A peine eut-elle prononcé ces paroles qu’elle les regretta et se maudit de les avoir laissées franchir ses lèvres. Car même si c’était vrai, le moment était fort mal choisi pour lui faire entendre ce discours !

Il haussa les sourcils, se leva et la dévisagea avec méfiance.

— Est-ce que j’ai bien compris ce qui est en train de se passer, Lexi ? demanda-t-il. Tu t’es imaginé que je tombais amoureux de toi ? Que tu avais surpassé toutes tes rivales dans cet exercice, et que j’allais te passer la bague au doigt ?

Il s’esclaffa.

— Dans ce cas, reprit-il, je vais me montrer très clair. Je ne suis pas de ceux qui se laissent appâter et mettre en laisse.

Le coup était si violent qu’elle eut l’impression d’avoir reçu une gifle cinglante. Non seulement parce que ce qu’il venait de lui dire était cruel, mais parce qu’elle réalisait avoir commis la même erreur que sa mère : elle venait de pousser un homme à bout, au point de le contraindre à mettre un terme à leur relation.
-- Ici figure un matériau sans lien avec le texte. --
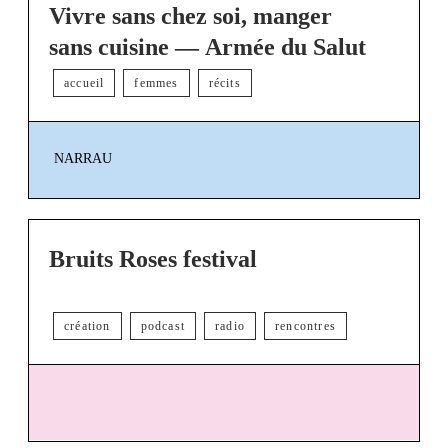
Vivre sans chez soi, manger
sans cuisine — Armée du Salut
accueil
femmes
récits
NARRAU
Bruits Roses festival
création
podcast
radio
rencontres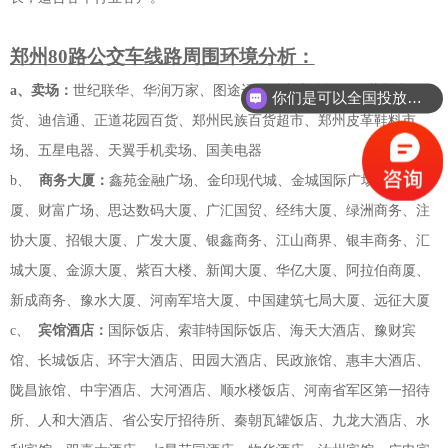
郑州
80
路公交车
线路周围环境分析：
a、
卖场：
世纪联华、华润万家、图途运动、龙之杰运动、紫荆山百
你们是可以全国投放吗？
货、迪信通、正道花园百货、郑州民族百货超市、郑州皮革鞋料市
场、五星电器、天翼手机卖场、国美电器
b、
商务大厦：
鑫苑金融广场、金印现代城、金城国际广场、冰熊大
厦、财富广场、思达数码大厦、广汇国贸、经纬大厦、绿洲商务、注
协大厦、招银大厦、广发大厦、银鑫商务、江山商界、银丰商务、汇
城大厦、金源大厦、紫百大楼、新闻大厦、华亿大厦、阿拉伯商厦、
新成商务、豫水大厦、河南军培大厦、中国建筑七局大厦、远征大厦
c、
宾馆酒店：
国际饭店、索菲特国际饭店、海天大酒店、豫财宾
馆、长城饭店、环宇大酒店、田园大酒店、民政旅馆、惠丰大酒店、
陇昌旅馆、中宇酒店、大河酒店、顺水楼饭店、河南省军区第一招待
所、人和大酒店、省公安厅招待所、秦朝瓦罐饭店、九龙大酒店、水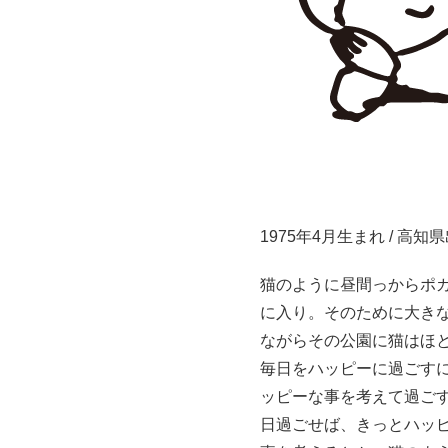
1975年4月生まれ / 高知
猫のように昼間っからポ
に入り。そのために大き
ながらその公園に猫はほ
毎日をハッピーに過ごす
ッピーな事を考えて過ご
日過ごせば、きっとハッ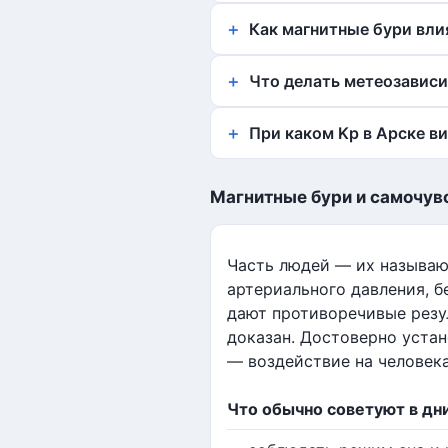
Как магнитные бури вли
Что делать метеозавис
При каком Kp в Арске в
Магнитные бури и самочув
Часть людей — их называю
артериального давления, б
дают противоречивые резул
доказан. Достоверно устан
— воздействие на человека
Что обычно советуют в дн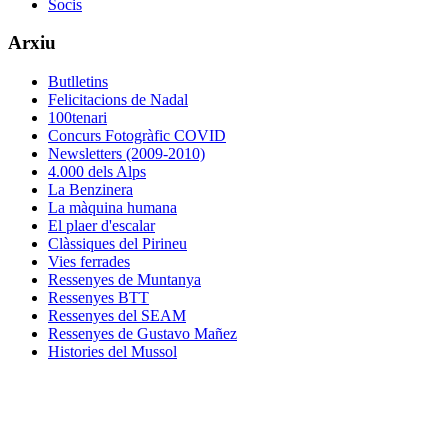
Socis
Arxiu
Butlletins
Felicitacions de Nadal
100tenari
Concurs Fotogràfic COVID
Newsletters (2009-2010)
4.000 dels Alps
La Benzinera
La màquina humana
El plaer d'escalar
Clàssiques del Pirineu
Vies ferrades
Ressenyes de Muntanya
Ressenyes BTT
Ressenyes del SEAM
Ressenyes de Gustavo Mañez
Histories del Mussol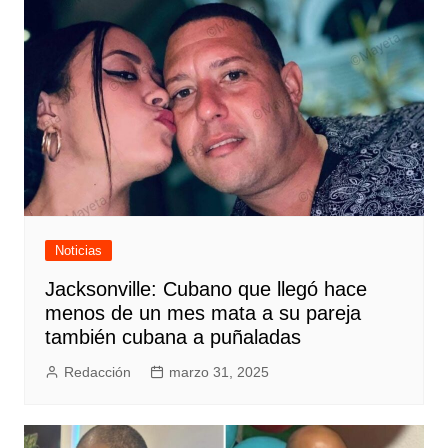
Noticias
Jacksonville: Cubano que llegó hace
menos de un mes mata a su pareja
también cubana a puñaladas
Redacción
marzo 31, 2025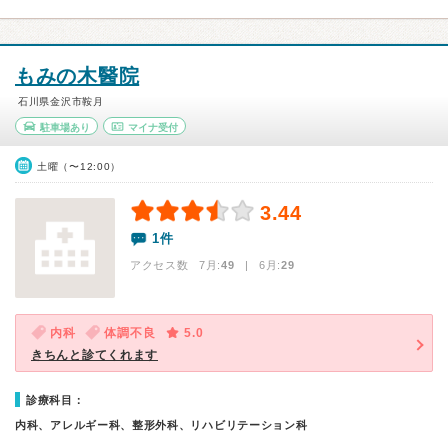
もみの木醫院
石川県金沢市鞍月
駐車場あり
マイナ受付
土曜（〜12:00）
3.44
1件
アクセス数 7月:
49
| 6月:
29
内科
体調不良
5.0
きちんと診てくれます
診療科目：
内科、アレルギー科、整形外科、リハビリテーション科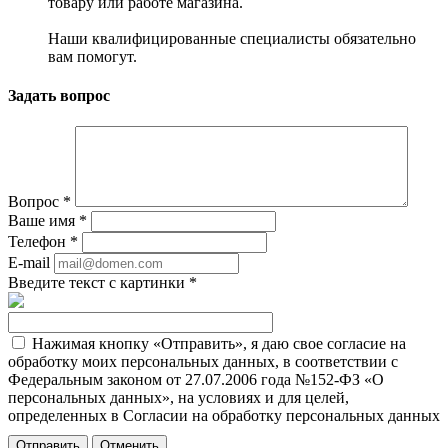
товару или работе магазина.
Наши квалифицированные специалисты обязательно
вам помогут.
Задать вопрос
Вопрос
*
Ваше имя
*
Телефон
*
E-mail
Введите текст с картинки
*
Нажимая кнопку «Отправить», я даю свое согласие на
обработку моих персональных данных, в соответствии с
Федеральным законом от 27.07.2006 года №152-ФЗ «О
персональных данных», на условиях и для целей,
определенных в Согласии на обработку персональных данных
Отменить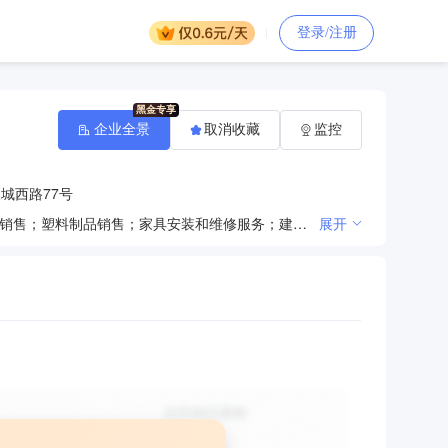
登录/注册
企业全景
取消收藏
监控
城西路77号
一般项目：建筑装饰材料销售；木材加工；门窗销售；五金产品零售；礼品花卉销售；建筑防水卷材产品销售；塑料制品销售；家具安装和维修服务；建筑材料销售；住宅水电安装维护服务；户外用品销售；日用百货销售；涂料销售（不含危险化学品）；体育用品及器材批发；金属制品销售；互联网销售（除销售需要许可的商品）。（除依法须经批准的项目外，凭营业执照依法自主开展经营活动）
展开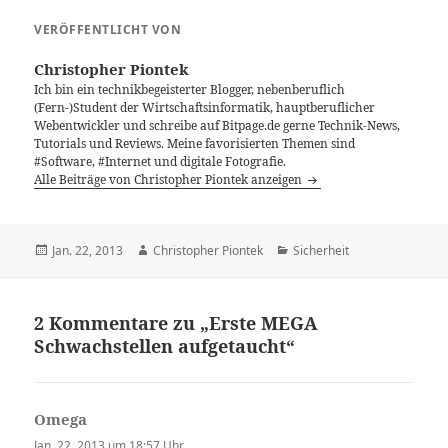
VERÖFFENTLICHT VON
Christopher Piontek
Ich bin ein technikbegeisterter Blogger, nebenberuflich
(Fern-)Student der Wirtschaftsinformatik, hauptberuflicher
Webentwickler und schreibe auf Bitpage.de gerne Technik-News,
Tutorials und Reviews. Meine favorisierten Themen sind
#Software, #Internet und digitale Fotografie.
Alle Beiträge von Christopher Piontek anzeigen
Veröffentlicht
Autor
Kategorien
Jan. 22, 2013
Christopher Piontek
Sicherheit
am
2 Kommentare zu „Erste MEGA
Schwachstellen aufgetaucht“
Omega
sagt:
Jan. 22, 2013 um 18:57 Uhr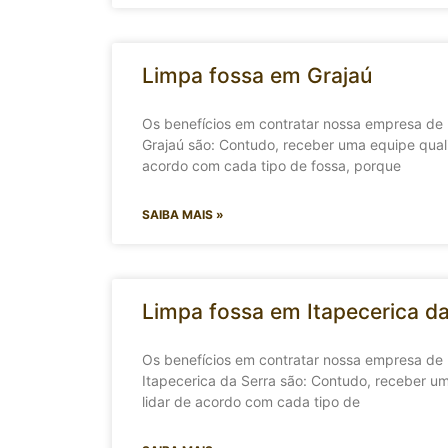
Limpa fossa em Grajaú
Os benefícios em contratar nossa empresa de
Grajaú são: Contudo, receber uma equipe quali
acordo com cada tipo de fossa, porque
SAIBA MAIS »
Limpa fossa em Itapecerica da
Os benefícios em contratar nossa empresa de
Itapecerica da Serra são: Contudo, receber um
lidar de acordo com cada tipo de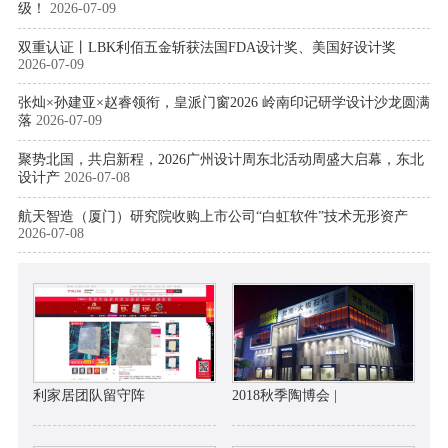
级！
2026-07-09
双重认证丨LBK利佰五金斩获法国FDA设计奖、美国好设计奖
2026-07-09
张灿×孙建亚×赵睿领衔，皇派门窗2026 岭南印记研学设计沙龙圆满
落
2026-07-09
聚势北国，共启新程，2026广州设计周东北活动周盛大启幕，东北
设计产
2026-07-08
航天智造（厦门）研究院收购上市公司“白虹软件”技术无形资产
2026-07-08
利家居团队留守阵
2018秋季陶博会 |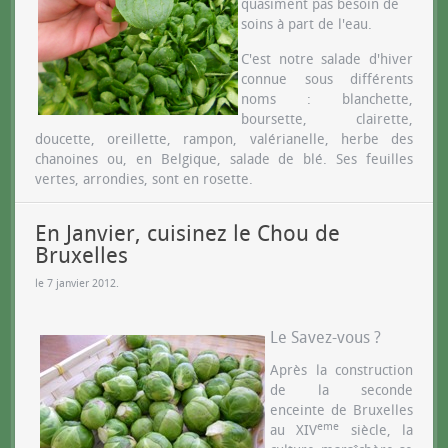
quasiment pas besoin de
soins à part de l'eau.
C'est notre salade d'hiver
connue sous différents
noms : blanchette,
boursette, clairette,
doucette, oreillette, rampon, valérianelle, herbe des
chanoines ou, en Belgique, salade de blé. Ses feuilles
vertes, arrondies, sont en rosette.
En Janvier, cuisinez le Chou de
Bruxelles
le
7 janvier 2012
.
Le Savez-vous ?
Après la construction
de la seconde
enceinte de Bruxelles
eme
au XIV
siècle, la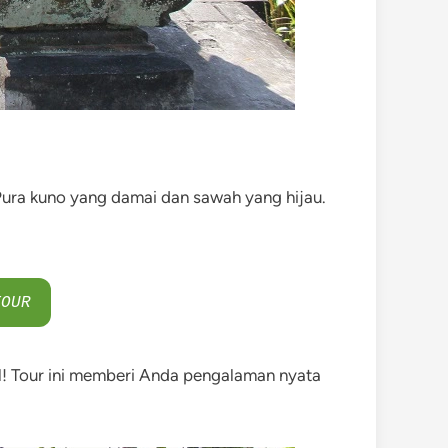
 Pura kuno yang damai dan sawah yang hijau.
TOUR
el! Tour ini memberi Anda pengalaman nyata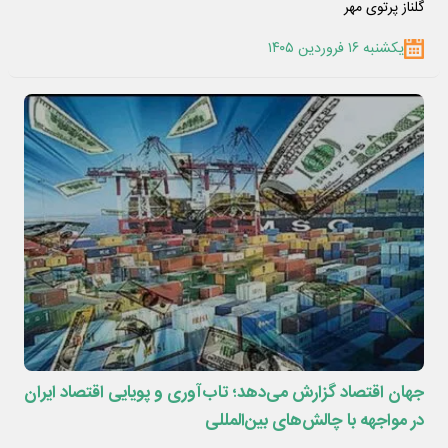
گلناز پرتوی مهر
یکشنبه ۱۶ فروردین ۱۴۰۵
جهان اقتصاد گزارش می‌دهد؛ تاب‌آوری و پویایی اقتصاد ایران
در مواجهه با چالش‌های بین‌المللی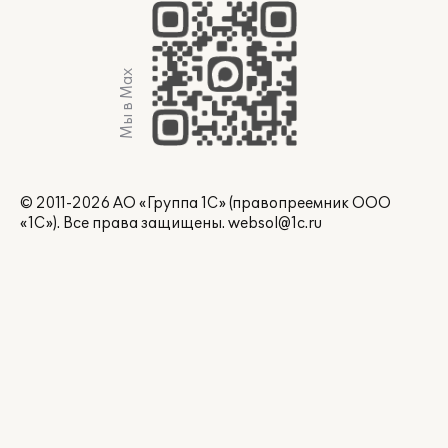
Мы в Max
© 2011-2026 АО «Группа 1С» (правопреемник ООО
«1С»). Все права защищены.
websol@1c.ru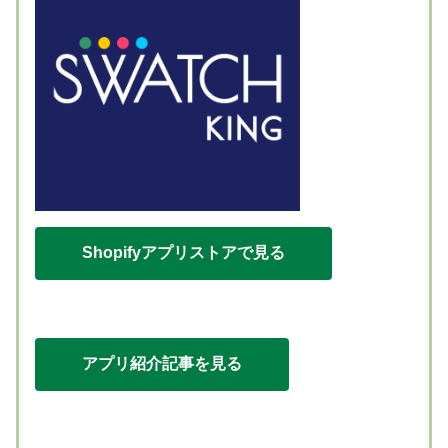
Shopifyアプリストアで見る
アプリ紹介記事を見る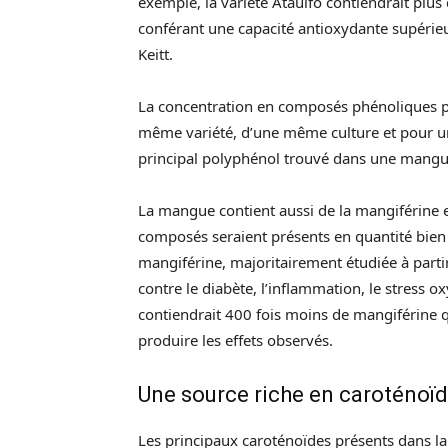
exemple, la variété Ataulfo contiendrait plus
conférant une capacité antioxydante supérieu
Keitt.
La concentration en composés phénoliques 
même variété, d’une même culture et pour un d
principal polyphénol trouvé dans une mang
La mangue contient aussi de la mangiférine et
composés seraient présents en quantité bien p
mangiférine, majoritairement étudiée à partir
contre le diabète, l’inflammation, le stress o
contiendrait 400 fois moins de mangiférine que
produire les effets observés.
Une source riche en caroténoï
Les principaux caroténoïdes présents dans la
Pourtant, contrairement à sa mère, elle ne le regretterait pas. Car elle savait qu’elle méritait mieux de la part d’un homme. Sa mère aurait sans doute été ravie si son père avait choisi de rester — quitte à ce qu’il poursuive sa double vie. Jamais elle ne pourrait tolérer l’équivalent. Même si elle se sentait transpercée par une douleur suraiguë à l’idée d’avoir perdu l’homme qu’elle aimait, elle savait que cette confrontation avait été nécessaire.

— Je ne parlais pas d’amour entre toi et moi, Leo, conclut-elle avec un mélange de calme et de dignité. Je parlais de Ty.